**WHAT YOU WILL DO:** Among the records below, one line contains "Valid on 56"; copy that line and all that follow it, exactly as written.

Saved entries
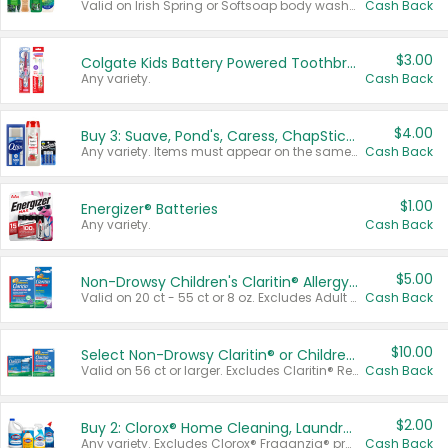
Valid on Irish Spring or Softsoap body washes 20 oz or larger, Irish Spring bar soap multi-packs 6 ct or larger, or Softsoap liquid hand soap refills 50 oz.
Cash Back
$3.00
Colgate Kids Battery Powered Toothbrushes
Any variety.
Cash Back
$4.00
Buy 3: Suave, Pond's, Caress, ChapStick, Q-Tip, St. Ives, or Noxzema Products
Any variety. Items must appear on the same receipt. One (1) multi-pack is considered one (1) item purchased.
Cash Back
$1.00
Energizer® Batteries
Any variety.
Cash Back
$5.00
Non-Drowsy Children's Claritin® Allergy Chewables 20 - 55 ct or 8 oz Syrup
Valid on 20 ct - 55 ct or 8 oz. Excludes Adult Claritin® and Cooling Honey Flavored Liquid.
Cash Back
$10.00
Select Non-Drowsy Claritin® or Children's Claritin® Allergy
Valid on 56 ct or larger. Excludes Claritin® RediTabs 70 ct, Claritin® 115 ct, Children’s Claritin® 80 ct, and Claritin-D®.
Cash Back
$2.00
Buy 2: Clorox® Home Cleaning, Laundry, Pine-Sol®, Liquid-Plumr, or Formula 409 Products
Any variety. Excludes Clorox® Fraganzia® products, trial and travel sizes, tools, & textiles. Items must appear on the same receipt.
Cash Back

**TASK RESULT:**
Valid on 56 ct or larger. Excludes Claritin® RediTabs 70 ct, Claritin® 115 ct, Children’s Claritin® 80 ct, and Claritin-D®.
Cash Back
$2.00
Buy 2: Clorox® Home Cleaning, Laundry, Pine-Sol®, Liquid-Plumr, or Formula 409 Products
Any variety. Excludes Clorox® Fraganzia® products, trial and travel sizes, tools, & textiles. Items must appear on the same receipt.
Cash Back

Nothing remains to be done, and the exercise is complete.